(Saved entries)
****************************************

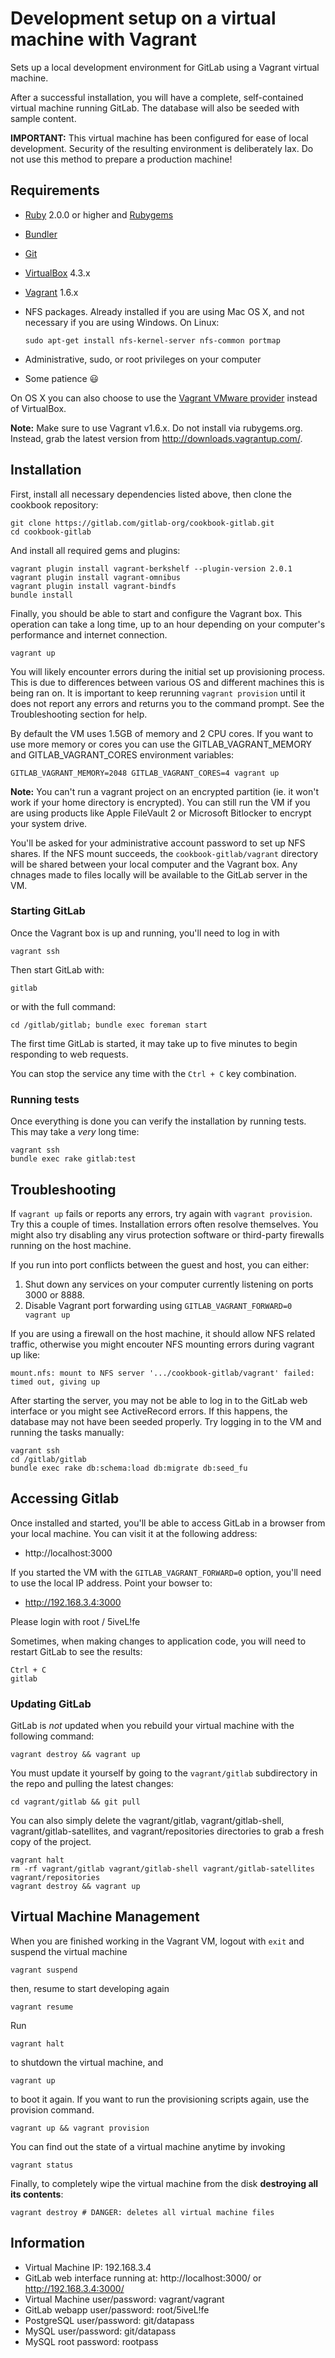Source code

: Development setup on a virtual machine with Vagrant
===============================

Sets up a local development environment for GitLab using a Vagrant virtual machine.

After a successful installation, you will have a complete, self-contained virtual machine running GitLab. The database will also be seeded with sample content.

**IMPORTANT:** This virtual machine has been configured for ease of local development. Security of the resulting environment is deliberately lax. Do not use this method to prepare a production machine!

Requirements
------------

* [Ruby](https://www.ruby-lang.org/en/) 2.0.0 or higher and [Rubygems](http://rubygems.org/)
* [Bundler](http://bundler.io)
* [Git](http://git-scm.com)
* [VirtualBox](https://www.virtualbox.org) 4.3.x
* [Vagrant](http://vagrantup.com) 1.6.x
* NFS packages. Already installed if you are using Mac OS X, and not necessary if you are using Windows. On Linux:

    ```
    sudo apt-get install nfs-kernel-server nfs-common portmap
    ```

* Administrative, sudo, or root privileges on your computer
* Some patience :smiley:

On OS X you can also choose to use the [Vagrant VMware provider](http://docs.vagrantup.com/v2/vmware/) instead of VirtualBox.

**Note:** Make sure to use Vagrant v1.6.x. Do not install via rubygems.org. Instead, grab the latest version from http://downloads.vagrantup.com/.

Installation
------------

First, install all necessary dependencies listed above, then clone the cookbook repository:

    git clone https://gitlab.com/gitlab-org/cookbook-gitlab.git
    cd cookbook-gitlab

And install all required gems and plugins:

    vagrant plugin install vagrant-berkshelf --plugin-version 2.0.1
    vagrant plugin install vagrant-omnibus
    vagrant plugin install vagrant-bindfs
    bundle install

Finally, you should be able to start and configure the Vagrant box. This operation can take a long time, up to an hour depending on your computer's performance and internet connection.

    vagrant up

You will likely encounter errors during the initial set up provisioning process. This is due to differences between various OS and different machines this is being ran on. It is important to keep rerunning `vagrant provision` until it does not report any errors and returns you to the command prompt. See the Troubleshooting section for help.

By default the VM uses 1.5GB of memory and 2 CPU cores. If you want to use more memory or cores you can use the GITLAB_VAGRANT_MEMORY and GITLAB_VAGRANT_CORES environment variables:

    GITLAB_VAGRANT_MEMORY=2048 GITLAB_VAGRANT_CORES=4 vagrant up

**Note:**
You can't run a vagrant project on an encrypted partition (ie. it won't work if your home directory is encrypted). You can still run the VM if you are using products like Apple FileVault 2 or Microsoft Bitlocker to encrypt your system drive.

You'll be asked for your administrative account password to set up NFS shares. If the NFS mount succeeds, the `cookbook-gitlab/vagrant` directory will be shared between your local computer and the Vagrant box. Any chnages made to files locally will be available to the GitLab server in the VM.

### Starting GitLab ###

Once the Vagrant box is up and running, you'll need to log in with

    vagrant ssh

Then start GitLab with:

    gitlab

or with the full command:

    cd /gitlab/gitlab; bundle exec foreman start

The first time GitLab is started, it may take up to five minutes to begin responding to web requests.

You can stop the service any time with the `Ctrl + C` key combination.

### Running tests ###

Once everything is done you can verify the installation by running tests. This may take a _very_ long time:

    vagrant ssh
    bundle exec rake gitlab:test

Troubleshooting
---------------

If `vagrant up` fails or reports any errors, try again with `vagrant provision`. Try this a couple of times. Installation errors often resolve themselves. You might also try disabling any virus protection software or third-party firewalls running on the host machine.

If you run into port conflicts between the guest and host, you can either:

  1. Shut down any services on your computer currently listening on ports 3000 or 8888.
  2. Disable Vagrant port forwarding using `GITLAB_VAGRANT_FORWARD=0 vagrant up`

If you are using a firewall on the host machine, it should allow NFS related traffic, otherwise you might encouter NFS mounting errors during vagrant up like:

    mount.nfs: mount to NFS server '.../cookbook-gitlab/vagrant' failed: timed out, giving up

After starting the server, you may not be able to log in to the GitLab web interface or you might see ActiveRecord errors. If this happens, the database may not have been seeded properly. Try logging in to the VM and running the tasks manually:

    vagrant ssh
    cd /gitlab/gitlab
    bundle exec rake db:schema:load db:migrate db:seed_fu

Accessing Gitlab
----------------

Once installed and started, you'll be able to access GitLab in a browser from your local machine. You can visit it at the following address:

  * http://localhost:3000

If you started the VM with the `GITLAB_VAGRANT_FORWARD=0` option, you'll need to use the local IP address. Point your bowser to:

  * http://192.168.3.4:3000

Please login with root / 5iveL!fe

Sometimes, when making changes to application code, you will need to restart GitLab to see the results:

    Ctrl + C
    gitlab

### Updating GitLab ###

GitLab is _not_ updated when you rebuild your virtual machine with the following command:

    vagrant destroy && vagrant up

You must update it yourself by going to the `vagrant/gitlab` subdirectory in the repo and pulling the latest changes:

    cd vagrant/gitlab && git pull

You can also simply delete the vagrant/gitlab, vagrant/gitlab-shell, vagrant/gitlab-satellites, and vagrant/repositories directories to grab a fresh copy of the project.

    vagrant halt
    rm -rf vagrant/gitlab vagrant/gitlab-shell vagrant/gitlab-satellites vagrant/repositories
    vagrant destroy && vagrant up

Virtual Machine Management
--------------------------

When you are finished working in the Vagrant VM, logout with `exit` and suspend the virtual machine

    vagrant suspend

then, resume to start developing again

    vagrant resume

Run

    vagrant halt

to shutdown the virtual machine, and

    vagrant up

to boot it again. If you want to run the provisioning scripts again, use the provision command.

    vagrant up && vagrant provision

You can find out the state of a virtual machine anytime by invoking

    vagrant status

Finally, to completely wipe the virtual machine from the disk **destroying all its contents**:

    vagrant destroy # DANGER: deletes all virtual machine files

Information
-----------

* Virtual Machine IP: 192.168.3.4
* GitLab web interface running at: http://localhost:3000/ or http://192.168.3.4:3000/
* Virtual Machine user/password: vagrant/vagrant
* GitLab webapp user/password: root/5iveL!fe
* PostgreSQL user/password: git/datapass
* MySQL user/password: git/datapass
* MySQL root password: rootpass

****************************************

_WHAT IS EXPECTED_.
How many of the lines above hold "database"? Answer with only the number.

_RESPONSE TO THIS EXERCISE_.
2